Zeitungen: 30 Buchstaben und Tonnen von Papier

Irgendwo an der Eisenbahnstrecke zwischen Nürnberg und München sieht man eine Fabrik, vor der riesige Quader gebündelten Altpapiers gestapelt sind. Vor allem Zeitungen wohl. Hunderte, vielleicht tausende Tonnen, bedruckt mit Buchstaben und Ziffern. Auch mit Bildern natürlich, für Leute, die sich nicht so gern bei Texten aufhalten. Gelesen, angeschaut, oder auch nicht, und weg damit. Es muss noch nicht mal sonderlich geistreich sein, was da geschrieben steht, immerhin aber ist es Geist, der Geist des Autors, der in den Zeilen lebt. Und nun weg. Tot.
Man brauchte nur ein bisschen an den Papierquadern zu zupfen, ein paar Fetzen herauszulösen und zu lesen anfangen, schon würde dieser Geist wieder lebendig. Als Information. Jeder weiß natürlich, was Information ist, aber – so paradox es scheint – niemand kann befriedigend erklären, was Information eigentlich ist. So zum Beispiel enthält die Zeitung, die Sie, verehrte Leserin, verehrter Leser, gerade in den Händen haben, dem Grunde nach keine Information, sondern ist nur mit Druckerschwärze versehenes Papier. Erst dann, wenn Sie zu lesen beginnen, wird daraus Information (gilt im besonderen Maße für MAGDEBURG KOMPAKT!). Zum Beispiel diese paar Sätze hier über das Wesen der Information.

**EXTRAHIERTE DATEN:**
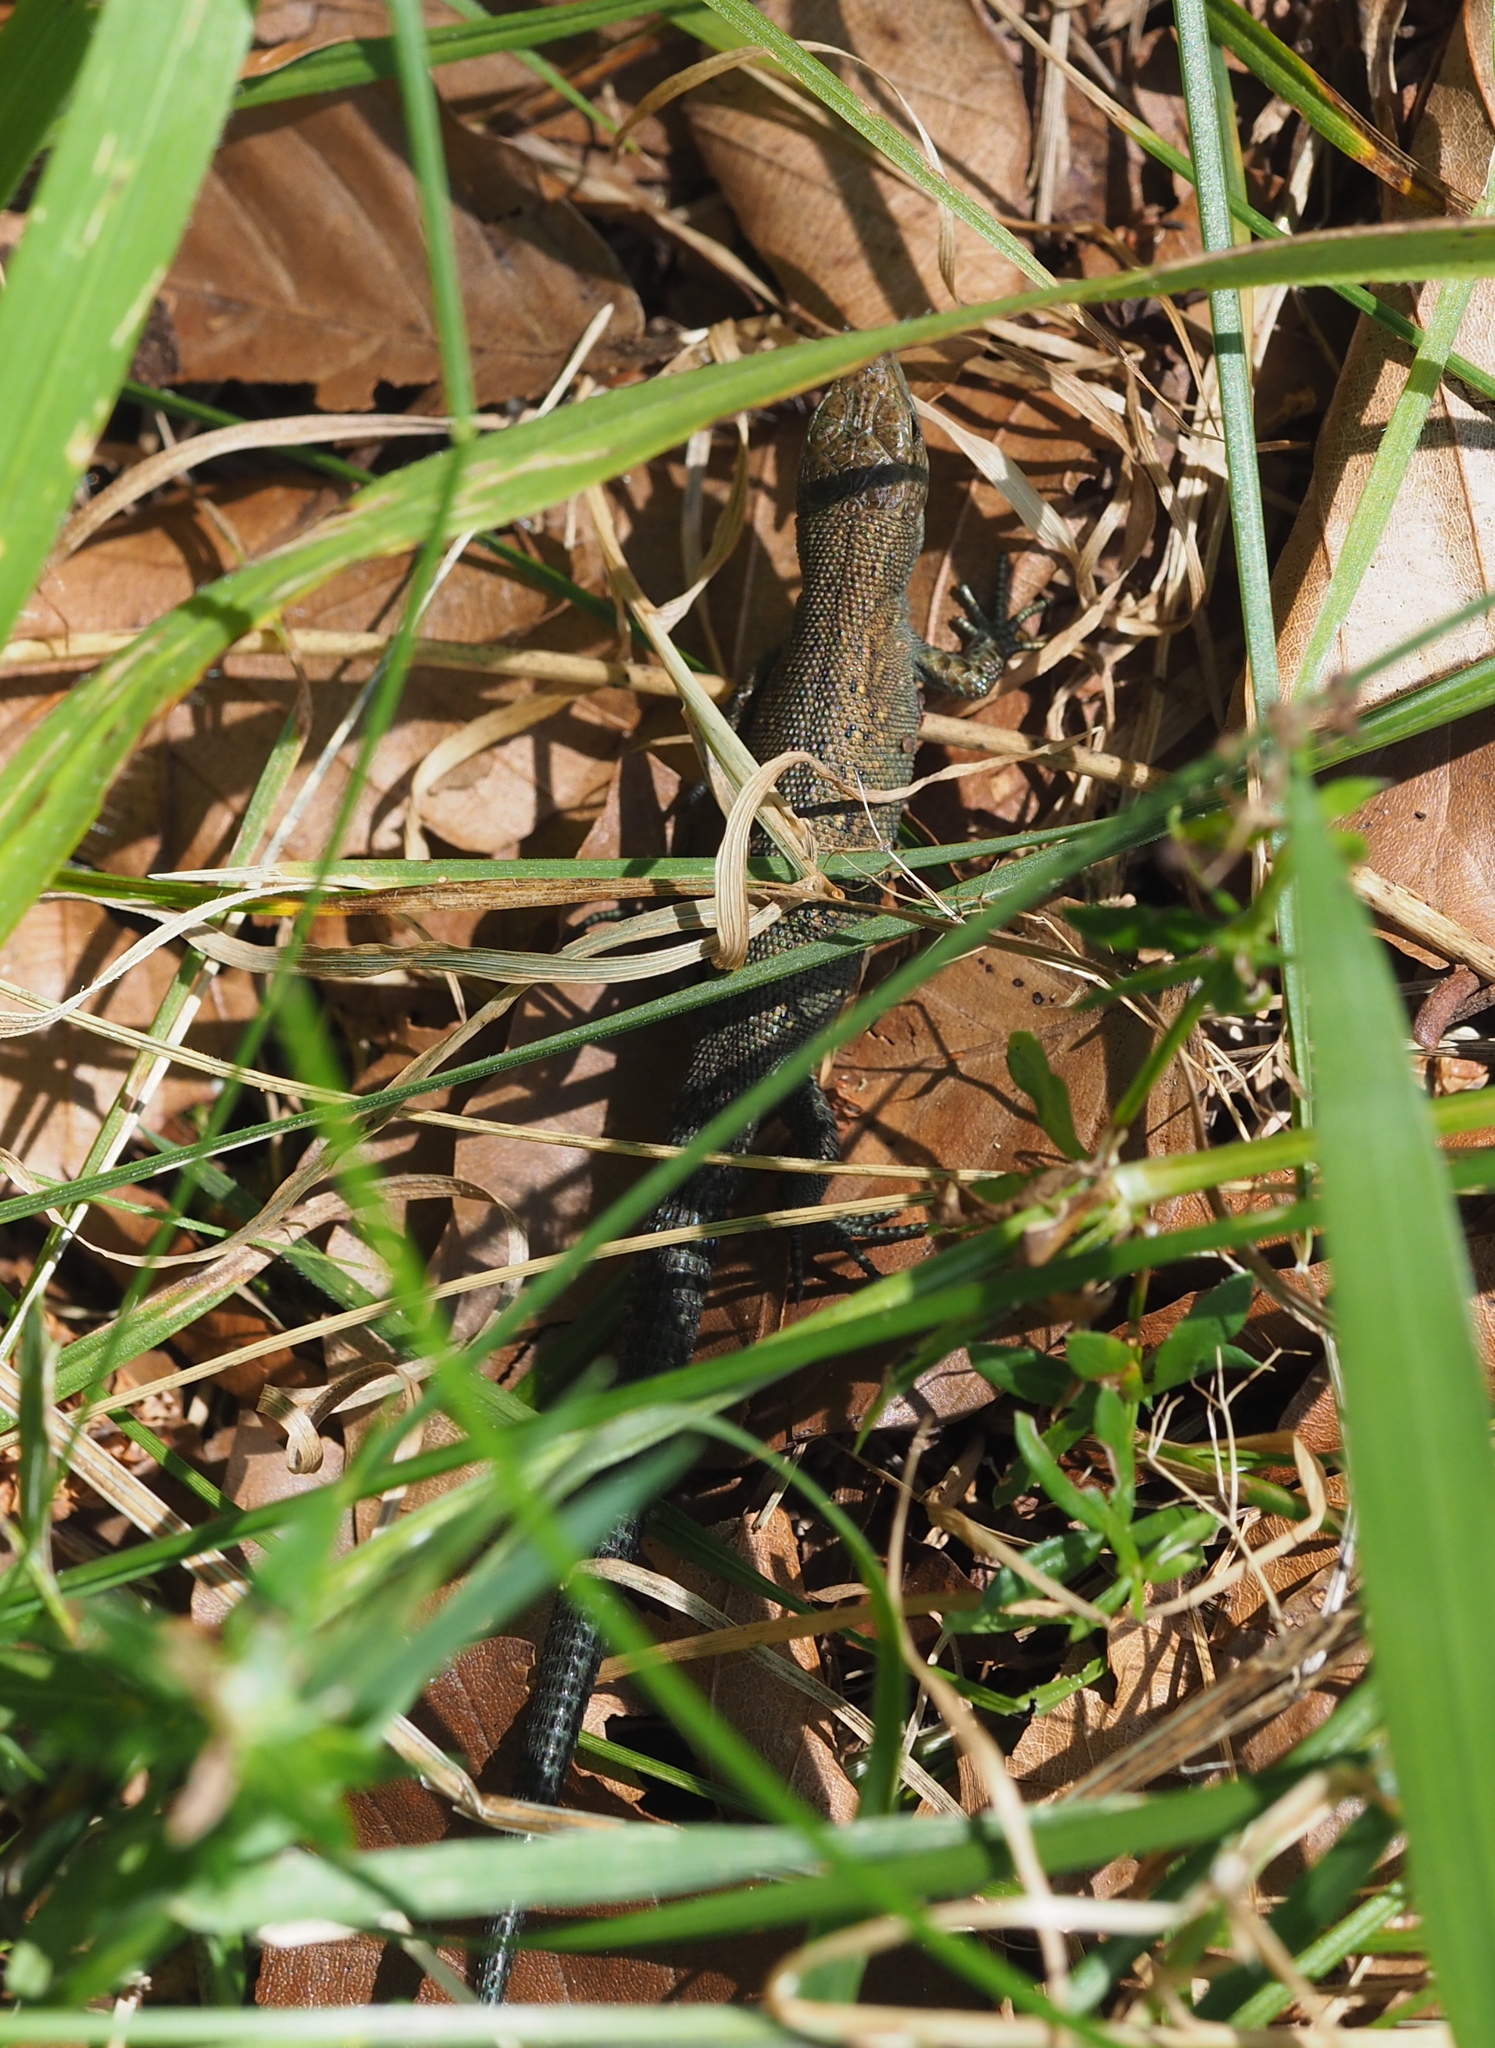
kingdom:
* * *
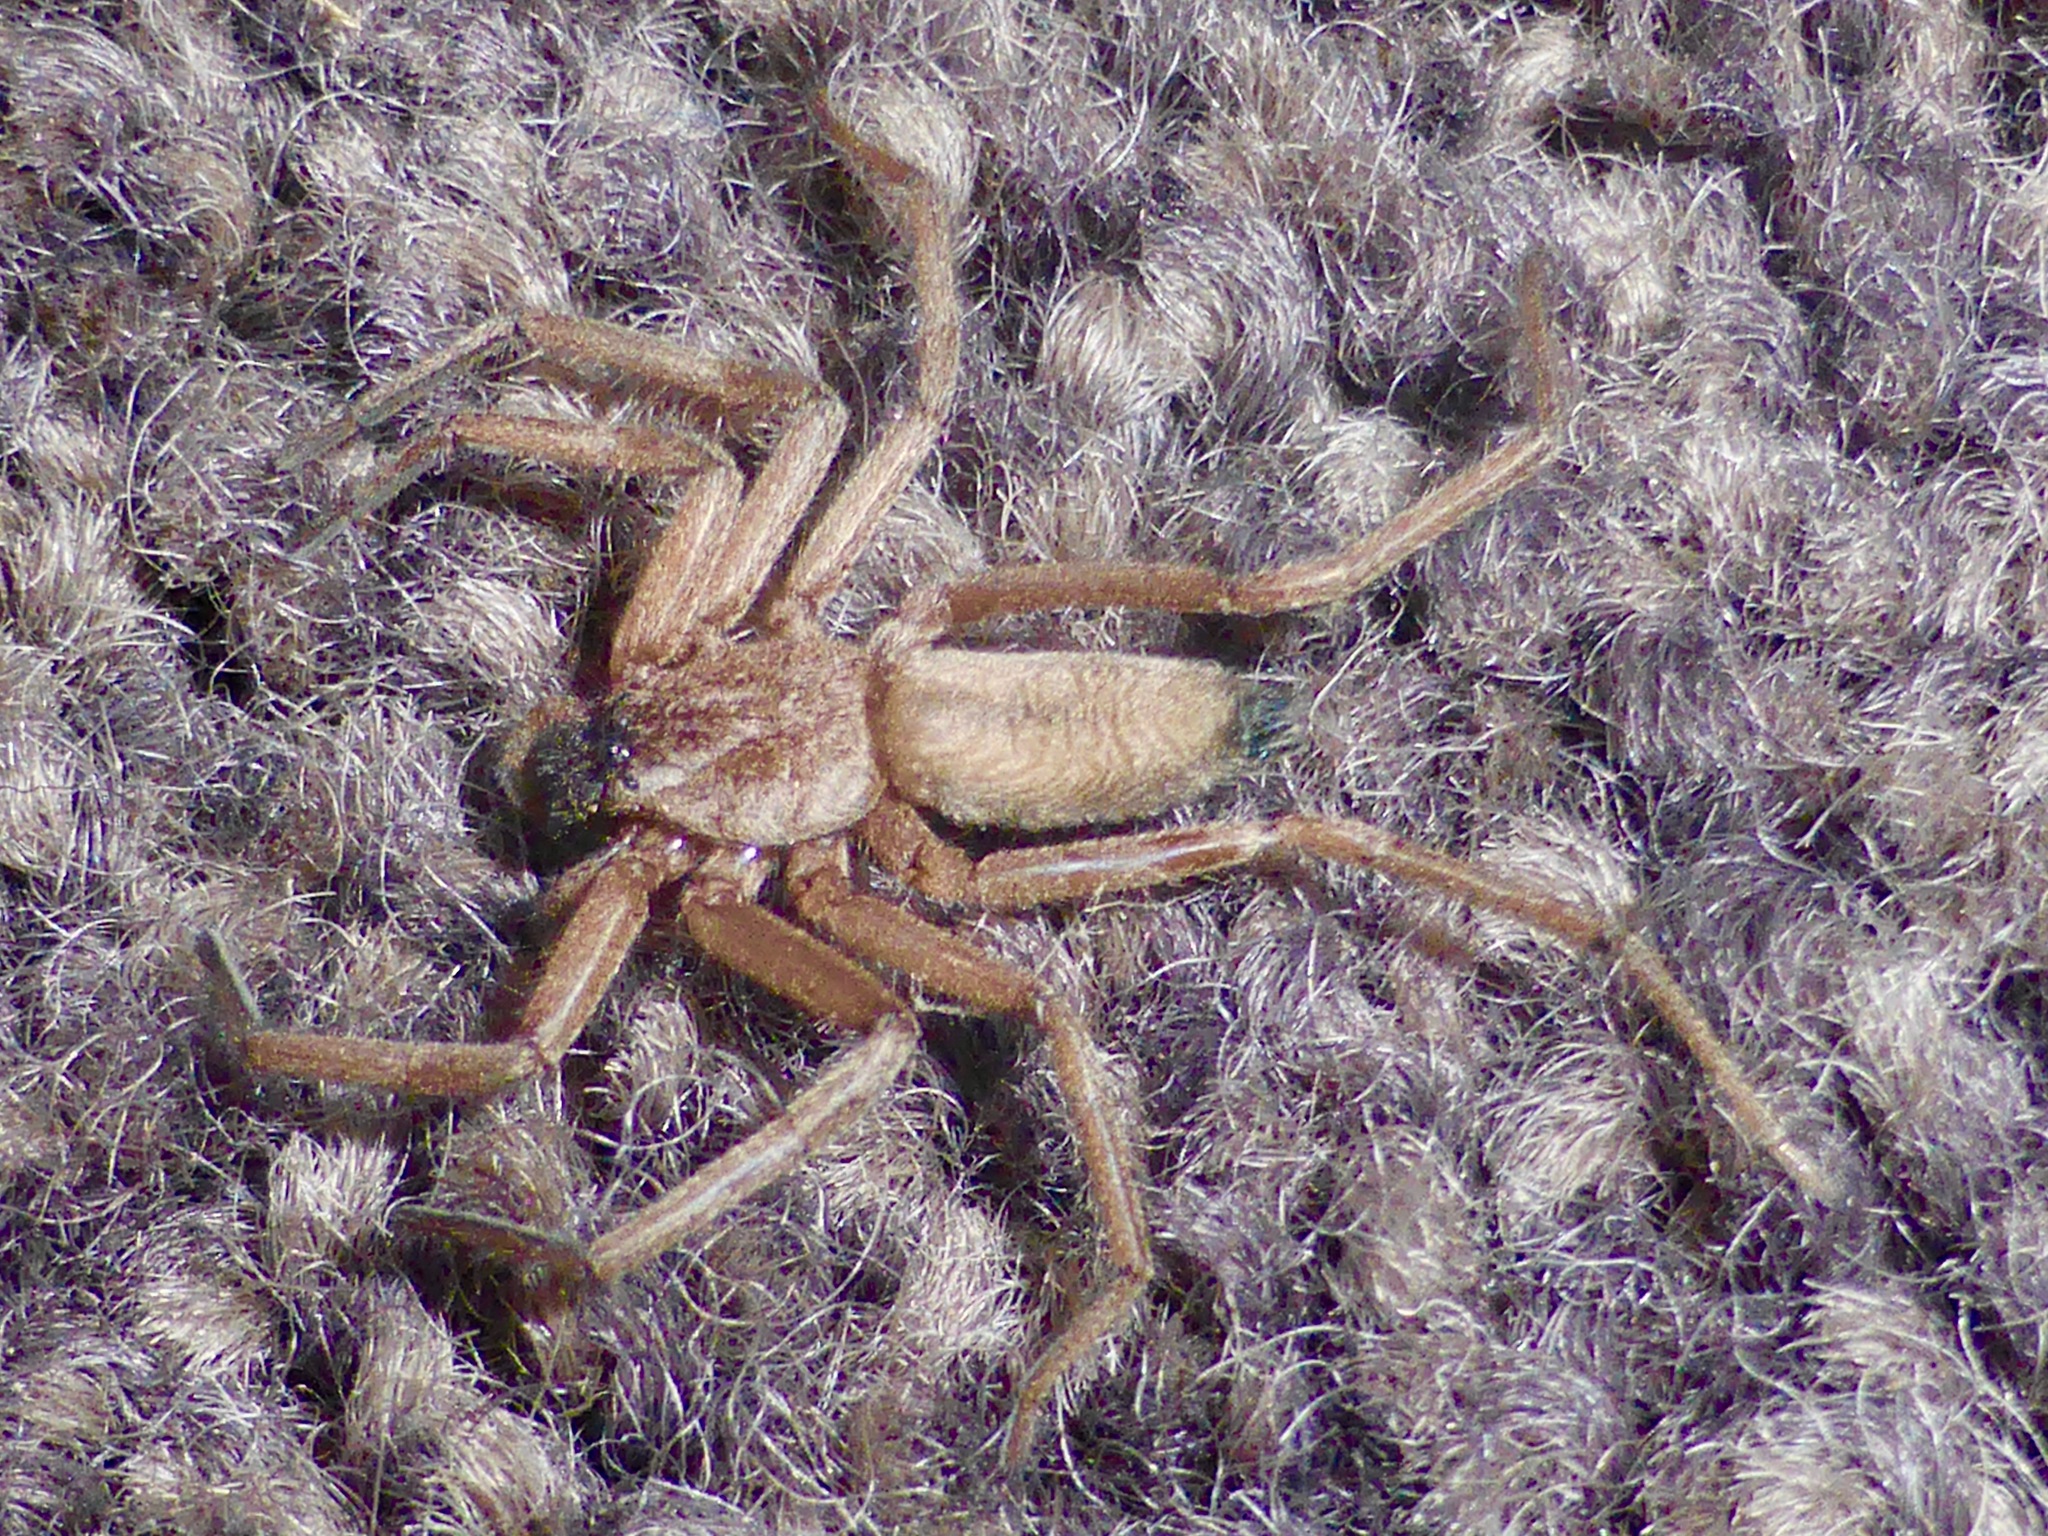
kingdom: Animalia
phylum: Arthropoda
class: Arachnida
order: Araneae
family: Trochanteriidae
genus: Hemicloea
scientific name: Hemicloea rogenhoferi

**AUFGABEN:**
1. Fasse im Text über Zeitungen den Absatz, der mit „Man brauchte nur ein bisschen“ beginnt, kürzer zusammen und behalte dabei seine wesentlichen Aussagen bei.
2. Gib aus dem Text über Zeitungen den Abschnitt von „Man brauchte nur“ bis „Wesen der Information.“ wortgetreu aus.
Das Material steht in keinem Zusammenhang mit dem Text.

**ERWARTETE AUSGABEN:**
1. Zupft man nur ein paar Fetzen aus den Papierquadern und beginnt zu lesen, wird der Geist wieder als Information lebendig. Jeder weiß, was Information ist, doch niemand kann befriedigend erklären, was sie eigentlich ist. Die Zeitung in den Händen der Leserin oder des Lesers enthält im Grunde keine Information, sondern nur mit Druckerschwärze versehenes Papier. Erst beim Lesen wird Information daraus, besonders bei MAGDEBURG KOMPAKT, so etwa bei diesen Sätzen über das Wesen der Information.

2.
Man brauchte nur ein bisschen an den Papierquadern zu zupfen, ein paar Fetzen herauszulösen und zu lesen anfangen, schon würde dieser Geist wieder lebendig. Als Information. Jeder weiß natürlich, was Information ist, aber – so paradox es scheint – niemand kann befriedigend erklären, was Information eigentlich ist. So zum Beispiel enthält die Zeitung, die Sie, verehrte Leserin, verehrter Leser, gerade in den Händen haben, dem Grunde nach keine Information, sondern ist nur mit Druckerschwärze versehenes Papier. Erst dann, wenn Sie zu lesen beginnen, wird daraus Information (gilt im besonderen Maße für MAGDEBURG KOMPAKT!). Zum Beispiel diese paar Sätze hier über das Wesen der Information.